Néanmoins, le régime juridique de l’engagement de la responsabilité des centres hospitaliers, sur le fondement des dispositions de l’article L. 1142-1 du code de la santé publique, ne peut être regardé comme faisant obstacle à l’engagement de la responsabilité déontologique d’un praticien.
L’organisation du service apparaît comme un contexte général permettant de mettre en lumière les conditions de réalisation d’un acte isolé. Or, cet acte isolé ne peut à lui seul concentrer la mise en jeu d’une responsabilité administrative collective.

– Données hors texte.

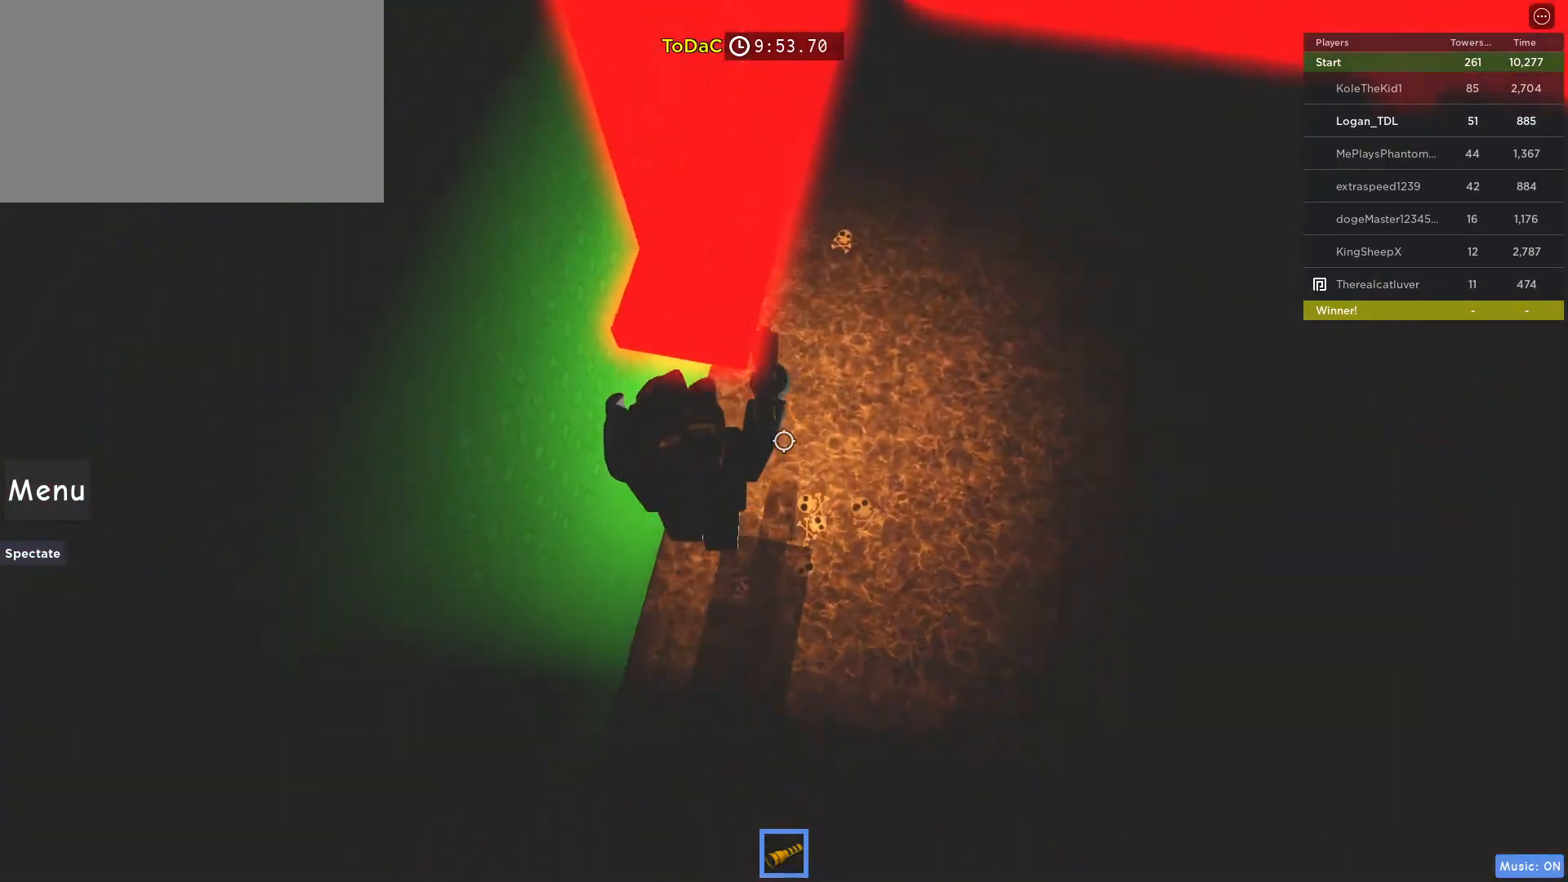
{"keys": ["w"], "mouse": [], "events": []}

Ainsi, la prise en compte de la qualité d’un service public hospitalier est un élément indispensable pour éclairer les membres des juridictions disciplinaires de l’ordre, sur l’engagement de la responsabilité déontologique d’un praticien.

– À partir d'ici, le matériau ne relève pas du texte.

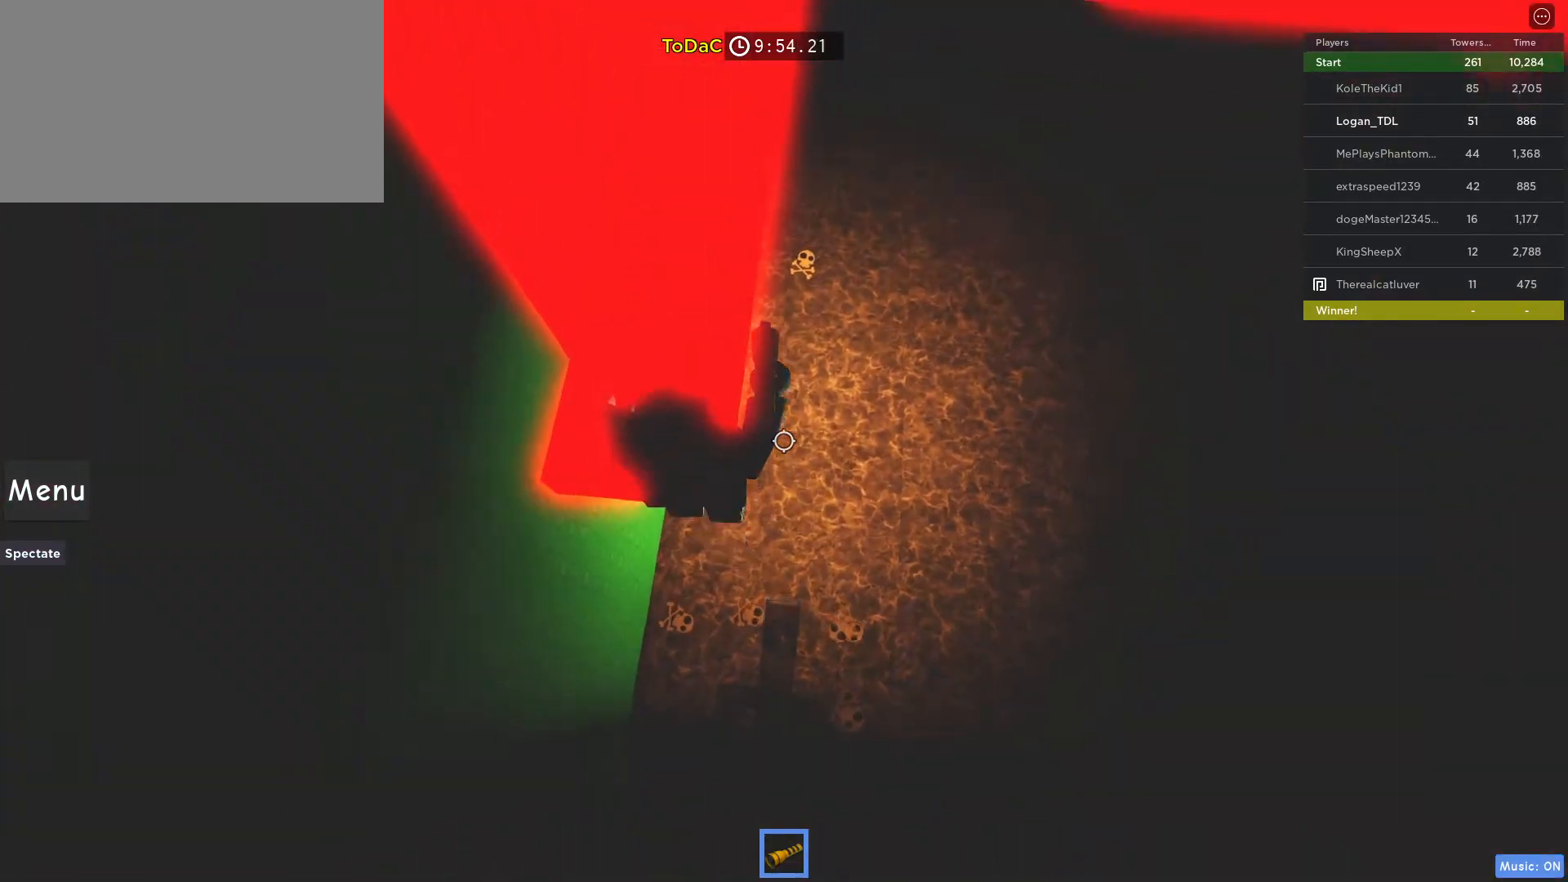
{"keys": [], "mouse": [], "events": [[83, "w", "up"], [317, "d", "down"], [317, "w", "down"], [417, "d", "up"], [417, "w", "up"]]}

La responsabilité déontologique du praticien va donc s’analyser au regard de l’organisation temporelle du service, de la place de ce praticien dans le parcours de soins du patient, de sa spécialité, de la portée de son acte et de sa place dans l’organisation de ce service.
Ces éléments permettront de considérer également la chaîne de communication entre les différents services et tout défaut d’organisation, même s’il n’est pas nécessairement étranger à la conscience professionnelle du praticien, relève principalement de l’organisation administrative du service public hospitalier en question.
Néanmoins, compte tenu de la spécificité et de l’autonomie du régime juridique de la responsabilité déontologique, la faute dans l’organisation du service hospitalier, ne peut être regardé comme une faute d’un tiers, permettant d’atténuer la responsabilité du praticien.